> _Extrait présenté_:
########

Le président américain Donald Trump, de retour au centre de la scène politique, a dévoilé son « AI Action Plan », une stratégie nationale pour l’intelligence artificielle radicalement différente de celle de l’administration Biden. L’objectif affiché : accélérer l’adoption de l’IA aux États-Unis tout en supprimant les freins réglementaires et idéologiques perçus comme des obstacles à l’innovation.
Ce plan de 28 pages, présenté à Washington en marge d’un événement organisé par le Hill and Valley Forum et le podcast technologique All-In, définit trois axes d’action : stimuler l’innovation, renforcer les infrastructures, et affirmer le leadership mondial des États-Unis dans le domaine de l’IA.
Une IA sans entraves : moins de régulation, plus d’expérimentation
Le plan Trump mise sur une approche libérale et décomplexée : l’IA doit pouvoir se développer rapidement, sans être freinée par des réglementations « inutiles » ou des considérations idéologiques.

########

> _Matériel fourni_:
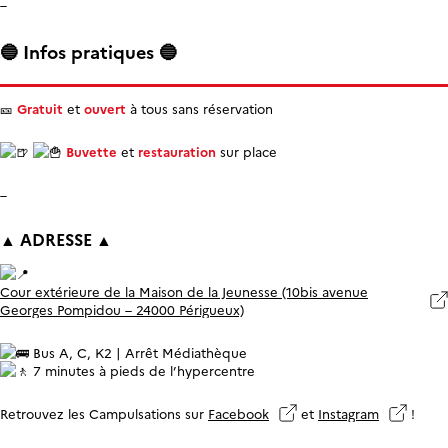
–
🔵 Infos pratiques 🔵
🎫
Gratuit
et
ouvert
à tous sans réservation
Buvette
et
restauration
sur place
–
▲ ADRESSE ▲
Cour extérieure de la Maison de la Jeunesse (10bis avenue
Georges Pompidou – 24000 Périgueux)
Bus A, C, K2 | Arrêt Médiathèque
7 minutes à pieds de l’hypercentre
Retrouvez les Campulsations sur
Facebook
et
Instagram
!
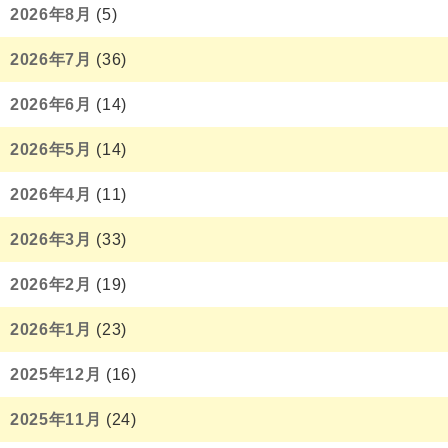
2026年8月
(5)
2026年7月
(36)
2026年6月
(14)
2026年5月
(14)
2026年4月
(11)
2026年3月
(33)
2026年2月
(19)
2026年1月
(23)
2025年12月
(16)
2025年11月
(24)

########

> _Tâches à faire_:
1. Énumérez les axes d'action que définit le plan décrit dans l'extrait présenté.
2. Veuillez recopier le passage de l'extrait présenté compris entre « Ce plan de 28 » et « domaine de l’IA. », ces deux bornes incluses.
Le matériel fourni est distinct de l'extrait présenté.

> _Liste des réponses_:
1.
- Stimuler l'innovation
- Renforcer les infrastructures
- Affirmer le leadership mondial des États-Unis dans le domaine de l'IA

2.
Ce plan de 28 pages, présenté à Washington en marge d’un événement organisé par le Hill and Valley Forum et le podcast technologique All-In, définit trois axes d’action : stimuler l’innovation, renforcer les infrastructures, et affirmer le leadership mondial des États-Unis dans le domaine de l’IA.